Trade Cases

CRU: Official “Phase 1” Deal Clears the Way for Expanded Trade in 2020

Written by Lisa Morrison


By CRU Principal Economist Lisa Morrison

On Dec. 13, U.S. Trade Representative, Robert Lighthizer, released a statement indicating that the U.S. and China had come to terms on a “phase 1” trade deal.

The opening sentence of the USTR press release states, “The United States and China have reached an historic and enforceable agreement on a Phase One trade deal that requires structural reforms and other changes to China’s economic and trade regime in the areas of intellectual property, technology transfer, agriculture, financial services, and currency and foreign exchange.”

Critics will surely point to the lack of any specifics on progress made on the structural issues, which are at the heart of the U.S. Section 301 investigation with China. However, these are not issues that are easily resolved and any progress on the “easy wins” which reduces trade tension and defers further tariff escalation is certainly welcome.

Reporting from Reuters provides more detail than the USTR statement and indicates the deal will be signed during the first week of January. The key points are as follows:

• U.S. cuts the tariff rate from 15 percent to 7.5 percent on $120 bn in imports levied as of Sept. 1. The 25 percent tariffs scheduled for Dec. 15 on the remaining $250bn in imports from will not be implemented.

• China’s retaliatory tariffs scheduled to go into force on Dec. 15 are suspended.
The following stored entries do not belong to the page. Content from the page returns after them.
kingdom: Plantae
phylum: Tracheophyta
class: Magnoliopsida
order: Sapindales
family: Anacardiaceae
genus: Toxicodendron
• China will buy an additional $32 bn in U.S. agricultural goods—wheat, corn and rice— over the next two years. USTR indicated China will also increase purchases of U.S. manufactured goods, energy and services, but offered no details. China purchased $24bn worth of U.S. ag products in 2017.

Data on the value of trade between the U.S.-China trade since Q3 2018 indicates that imports have declined by $22bn y/y and exports are lower by $2bn y/y. The U.S. trade deficit with China (right hand chart) indicates the gap has narrowed by $51bn thus far in 2019, or by 14.7 percent.